I'm using Wikipedia and Handbook of Applied Cryptography as references. I know that ESSIV generates an initialization vector (IV) by combining a hashed key with the sector number.

However, I only see an IV in CBC, PCBC, CFB, and OFB modes of operation e.g. chained modes. CTR and ECB are not chained modes, so where does the IV go?

Comparing two files encrypted with CTR-ESSIV versus ctr-plain with a plain unsalted key, the entire stream is different, not just the first block. This means the IV is applied to all blocks in CTR mode. However, when doing the same with ECB mode, the two files are identical. This means the IV is not used in ECB mode at all.

So, where and how exactly is the IV applied in CTR mode?


1 Answer 1


For key $k_0$, nonce $n$ (‘initialization vector’), and message $m = m_0 \mathbin\| m_1 \mathbin\| \cdots \mathbin\| m_{\ell - 1}$, the AES-CTR ciphertext is $c = c_0 \mathbin\| c_1 \mathbin\| \cdots \mathbin\| c_{\ell - 1}$ where $$c_i = m_i \oplus \operatorname{AES}_{k_0}(n \mathbin\| i),$$ where $n \mathbin\| i$ is some unique encoding of $n$ and $i$ as a 128-bit block. ESSIV means we derive $$n = H_{k_1}(\mathit{sector\ number})$$ to encrypt each disk sector. We usually call $n$ a nonce instead of an IV because the only rule is that it must never be repeated with the same key; the consequences of nonce reuse are catastrophic.

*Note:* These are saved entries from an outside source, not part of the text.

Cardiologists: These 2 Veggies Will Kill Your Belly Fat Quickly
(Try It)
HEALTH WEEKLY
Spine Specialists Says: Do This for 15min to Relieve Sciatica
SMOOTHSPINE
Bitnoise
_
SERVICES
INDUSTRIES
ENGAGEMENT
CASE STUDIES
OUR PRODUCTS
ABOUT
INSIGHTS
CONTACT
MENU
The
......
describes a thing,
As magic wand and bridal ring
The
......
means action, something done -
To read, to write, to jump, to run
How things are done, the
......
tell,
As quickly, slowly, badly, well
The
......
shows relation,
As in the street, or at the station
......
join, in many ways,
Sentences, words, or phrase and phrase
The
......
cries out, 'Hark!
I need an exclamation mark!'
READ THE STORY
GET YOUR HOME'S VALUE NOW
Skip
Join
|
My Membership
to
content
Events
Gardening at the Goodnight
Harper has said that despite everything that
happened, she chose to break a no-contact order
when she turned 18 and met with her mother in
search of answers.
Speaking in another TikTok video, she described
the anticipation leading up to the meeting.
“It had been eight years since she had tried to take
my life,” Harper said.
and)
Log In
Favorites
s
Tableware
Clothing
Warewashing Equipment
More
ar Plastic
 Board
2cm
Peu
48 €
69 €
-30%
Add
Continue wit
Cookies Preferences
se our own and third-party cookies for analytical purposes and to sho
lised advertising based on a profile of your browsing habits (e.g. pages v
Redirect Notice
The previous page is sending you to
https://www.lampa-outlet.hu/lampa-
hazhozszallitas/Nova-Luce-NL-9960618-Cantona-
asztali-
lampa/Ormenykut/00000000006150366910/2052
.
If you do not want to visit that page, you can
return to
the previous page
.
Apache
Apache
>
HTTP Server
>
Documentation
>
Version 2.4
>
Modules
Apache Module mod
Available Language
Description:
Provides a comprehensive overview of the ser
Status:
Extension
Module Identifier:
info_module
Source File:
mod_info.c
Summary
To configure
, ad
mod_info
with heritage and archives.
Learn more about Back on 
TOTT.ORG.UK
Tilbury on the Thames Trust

This means that ‘CTR-ESSIV’ not terribly useful for disk encryption unless you never rewrite a disk sector: the standard threat model for disk encryption is disclosure of multiple versions of a disk, which would be the case if the border police confiscate your laptop whose SSD had queued up old versions of many disk sectors for deferred erasure. In this threat model, CBC-ESSIV leaks only how long a prefix of each sector changed between the two versions; in contrast, CTR-ESSIV may allow arbitrary decryption of disk sectors depending on what the adversary knows about the different versions.